Source material ▸
--- START ---
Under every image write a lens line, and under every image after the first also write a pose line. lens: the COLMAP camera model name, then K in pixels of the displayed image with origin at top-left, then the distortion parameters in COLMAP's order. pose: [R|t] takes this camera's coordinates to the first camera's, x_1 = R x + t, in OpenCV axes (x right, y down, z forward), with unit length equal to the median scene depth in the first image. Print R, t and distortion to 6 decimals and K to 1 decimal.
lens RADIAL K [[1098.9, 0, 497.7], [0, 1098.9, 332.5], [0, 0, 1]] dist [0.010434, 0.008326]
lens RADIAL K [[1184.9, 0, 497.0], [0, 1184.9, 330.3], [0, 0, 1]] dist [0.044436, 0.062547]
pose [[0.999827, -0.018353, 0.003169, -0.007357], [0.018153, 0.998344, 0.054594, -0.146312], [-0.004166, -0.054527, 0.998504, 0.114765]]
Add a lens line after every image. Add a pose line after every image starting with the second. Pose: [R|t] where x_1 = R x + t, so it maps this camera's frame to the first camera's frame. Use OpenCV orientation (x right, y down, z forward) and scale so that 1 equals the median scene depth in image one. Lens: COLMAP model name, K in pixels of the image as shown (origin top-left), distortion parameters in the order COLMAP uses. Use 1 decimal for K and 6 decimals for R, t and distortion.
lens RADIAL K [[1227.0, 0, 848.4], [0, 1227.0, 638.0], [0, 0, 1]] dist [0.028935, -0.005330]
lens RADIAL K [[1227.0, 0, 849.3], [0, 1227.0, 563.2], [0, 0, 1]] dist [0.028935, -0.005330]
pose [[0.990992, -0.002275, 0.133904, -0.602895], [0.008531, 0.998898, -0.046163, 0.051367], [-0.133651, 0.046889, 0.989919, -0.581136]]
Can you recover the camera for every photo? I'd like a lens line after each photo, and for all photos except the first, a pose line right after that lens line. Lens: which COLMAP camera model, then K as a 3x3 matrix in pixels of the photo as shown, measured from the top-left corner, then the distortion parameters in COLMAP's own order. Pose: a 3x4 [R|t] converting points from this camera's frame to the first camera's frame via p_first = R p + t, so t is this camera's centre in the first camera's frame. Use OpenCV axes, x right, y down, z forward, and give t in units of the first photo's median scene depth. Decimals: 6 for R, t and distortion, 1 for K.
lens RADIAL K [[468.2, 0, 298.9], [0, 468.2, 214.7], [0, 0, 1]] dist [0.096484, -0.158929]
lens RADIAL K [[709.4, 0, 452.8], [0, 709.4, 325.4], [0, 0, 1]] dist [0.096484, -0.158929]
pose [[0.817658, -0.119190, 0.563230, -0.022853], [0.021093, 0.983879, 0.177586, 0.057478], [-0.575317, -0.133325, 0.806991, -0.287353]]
--- END ---
Task brief ▸ Output every record above exactly as it was given.

Output below ▸
Under every image write a lens line, and under every image after the first also write a pose line. lens: the COLMAP camera model name, then K in pixels of the displayed image with origin at top-left, then the distortion parameters in COLMAP's order. pose: [R|t] takes this camera's coordinates to the first camera's, x_1 = R x + t, in OpenCV axes (x right, y down, z forward), with unit length equal to the median scene depth in the first image. Print R, t and distortion to 6 decimals and K to 1 decimal.
lens RADIAL K [[1098.9, 0, 497.7], [0, 1098.9, 332.5], [0, 0, 1]] dist [0.010434, 0.008326]
lens RADIAL K [[1184.9, 0, 497.0], [0, 1184.9, 330.3], [0, 0, 1]] dist [0.044436, 0.062547]
pose [[0.999827, -0.018353, 0.003169, -0.007357], [0.018153, 0.998344, 0.054594, -0.146312], [-0.004166, -0.054527, 0.998504, 0.114765]]
Add a lens line after every image. Add a pose line after every image starting with the second. Pose: [R|t] where x_1 = R x + t, so it maps this camera's frame to the first camera's frame. Use OpenCV orientation (x right, y down, z forward) and scale so that 1 equals the median scene depth in image one. Lens: COLMAP model name, K in pixels of the image as shown (origin top-left), distortion parameters in the order COLMAP uses. Use 1 decimal for K and 6 decimals for R, t and distortion.
lens RADIAL K [[1227.0, 0, 848.4], [0, 1227.0, 638.0], [0, 0, 1]] dist [0.028935, -0.005330]
lens RADIAL K [[1227.0, 0, 849.3], [0, 1227.0, 563.2], [0, 0, 1]] dist [0.028935, -0.005330]
pose [[0.990992, -0.002275, 0.133904, -0.602895], [0.008531, 0.998898, -0.046163, 0.051367], [-0.133651, 0.046889, 0.989919, -0.581136]]
Can you recover the camera for every photo? I'd like a lens line after each photo, and for all photos except the first, a pose line right after that lens line. Lens: which COLMAP camera model, then K as a 3x3 matrix in pixels of the photo as shown, measured from the top-left corner, then the distortion parameters in COLMAP's own order. Pose: a 3x4 [R|t] converting points from this camera's frame to the first camera's frame via p_first = R p + t, so t is this camera's centre in the first camera's frame. Use OpenCV axes, x right, y down, z forward, and give t in units of the first photo's median scene depth. Decimals: 6 for R, t and distortion, 1 for K.
lens RADIAL K [[468.2, 0, 298.9], [0, 468.2, 214.7], [0, 0, 1]] dist [0.096484, -0.158929]
lens RADIAL K [[709.4, 0, 452.8], [0, 709.4, 325.4], [0, 0, 1]] dist [0.096484, -0.158929]
pose [[0.817658, -0.119190, 0.563230, -0.022853], [0.021093, 0.983879, 0.177586, 0.057478], [-0.575317, -0.133325, 0.806991, -0.287353]]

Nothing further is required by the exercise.